John started forward to help.
The knife came up again. "Keep the hell away from me. I'll manage."
Clutching the blanket together at her throat, she
made her unsteady way to the car and crawled into the back seat. Curling
up against a door, she groaned in misery and fought to stay awake.
Moving slowly, John slipped behind the wheel. He
started the engine and eased the car into motion. He recognized the trail. It
would take them back up to the highway within a quarter mile.
"Take me home," she
murmured. She gave him an address. John drove and said
nothing. They drove in silence for half the distance to town.
"Don't tell Gene," she said.
"I wouldn't have much to tell. I don’t know what
happened.”
"It was Jim Langton, wasn't it?"
"Yeah, it was Jim."
"I heard a shot. Is he dead?
Yes or no."
"The shot was for me. He missed."
She was quiet long enough to process the
information.
"He’s not dead?”
“He's plenty dead enough.”
She let his cryptic statement slide for the time
being. "You're John Hartman," she said, and bluntly added, "Did you kill
those missing people?"
"No."
"That's what Gene
believes. Do you know if they are dead or alive?"
He sighed in despair. Who
would ever believe such a story? "No. I can't say either way."

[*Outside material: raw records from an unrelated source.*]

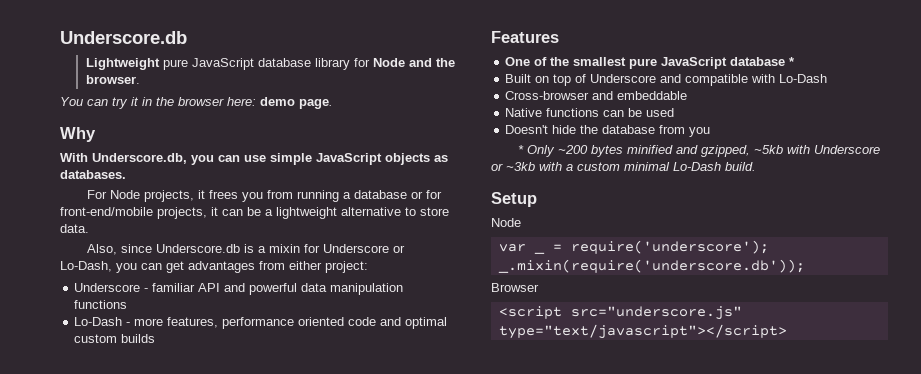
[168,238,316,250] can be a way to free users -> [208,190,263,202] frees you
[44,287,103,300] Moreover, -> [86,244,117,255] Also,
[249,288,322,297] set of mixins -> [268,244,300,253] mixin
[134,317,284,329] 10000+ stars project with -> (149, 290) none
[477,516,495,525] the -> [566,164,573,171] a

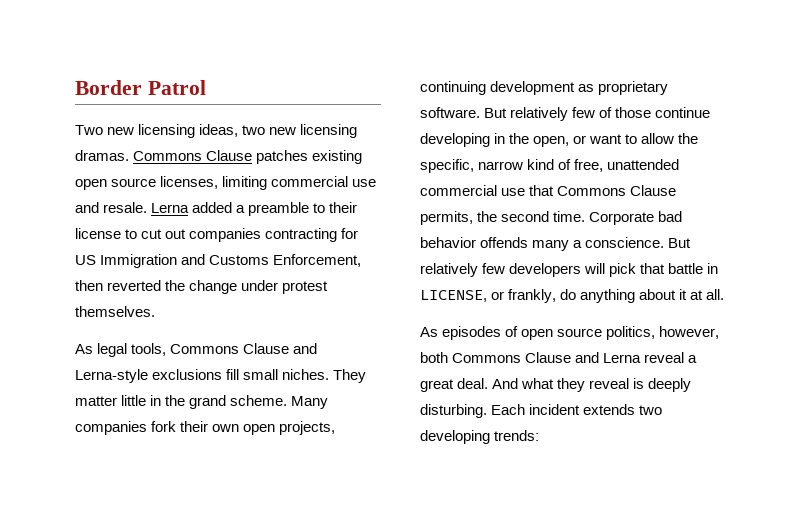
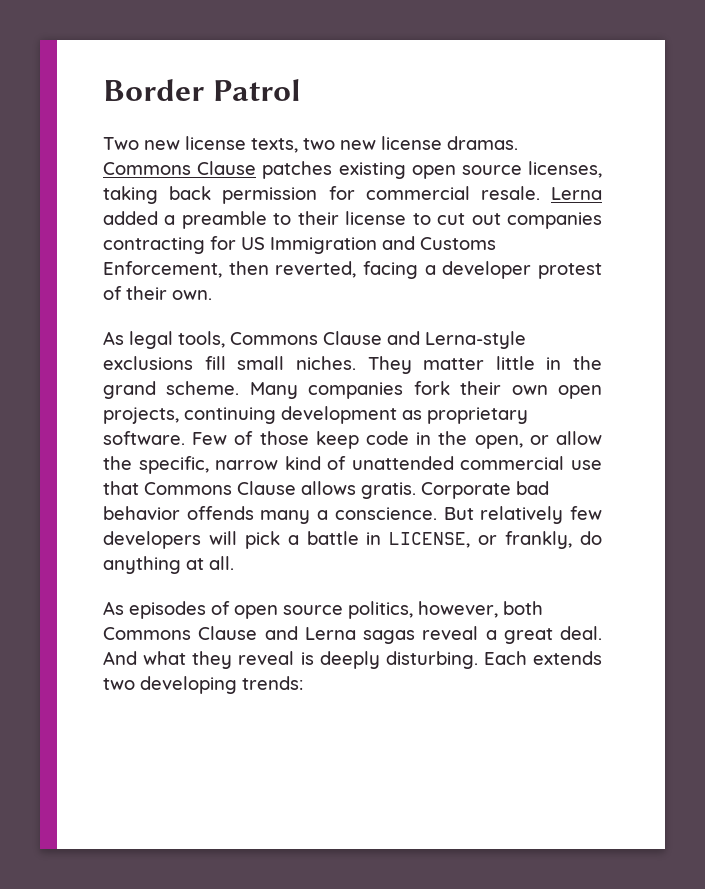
[138,124,239,138] licensing ideas, -> [185,136,298,153] license texts,
[300,124,358,138] licensing -> [381,136,442,150] license
[222,176,377,190] [75,202,99,213] limiting commercial use and -> [103,186,470,204] taking back permission for commercial
[107,280,329,294] [75,306,155,317] reverted the change under protest themselves. -> [275,261,602,279] [103,286,212,300] reverted, facing a developer protest of their own.
[484,107,711,121] [420,133,490,147] But relatively few of those continue developing -> [192,431,409,449] Few of those keep code
[589,134,638,144] want to -> (549, 440) none
[574,159,604,172] free, -> (347, 463) none
[420,211,586,225] permits, the second time. -> [301,481,416,499] allows gratis.
[640,263,666,274] that -> [287,535,299,545] a
[639,289,688,300] about it -> (181, 565) none
(642, 358) none -> [363,630,415,644] sagas
[529,404,581,415] incident -> (527, 658) none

Her breathing was uneven and shaky. She sounded ill
and in pain. An impressive level of self-discipline had gone into setting
aside her personal trauma for the sake of business. "I need to keep this
quiet," she said. "Will you help me do that?”
"I’m cooperating one hundred percent," John said.
"I'll drop you off where you say, park the car a few blocks away and walk
home. I got problems of my own."
"Yeah, I imagine you do."
And, after a time: "Thanks."
"You're welcome."
As instructed, he turned into the alley behind the
address she had given and pulled as close to the back door as he could.
She climbed from the car and walked an unsteady line to the door. She
seemed surprised to find it open. Glancing back at him briefly, already
letting the blanket slide away, she went inside and closed the door behind
her.
John abandoned the car halfway to the Ridge and
started up the highway on foot. The sun broke through scattered clouds
and flooded the world in brilliant golden light. "Is David still
sleeping?" he asked of Marlene, confident that she’d respond now. She had
gotten what she wanted of him.
Marlene appeared at his side wearing one of her
flower print house dresses. "He's still sleeping."
"He's sick."
"Yes, he is."
As long as she understood the stakes of the game she
was playing, John had nothing more to say to her.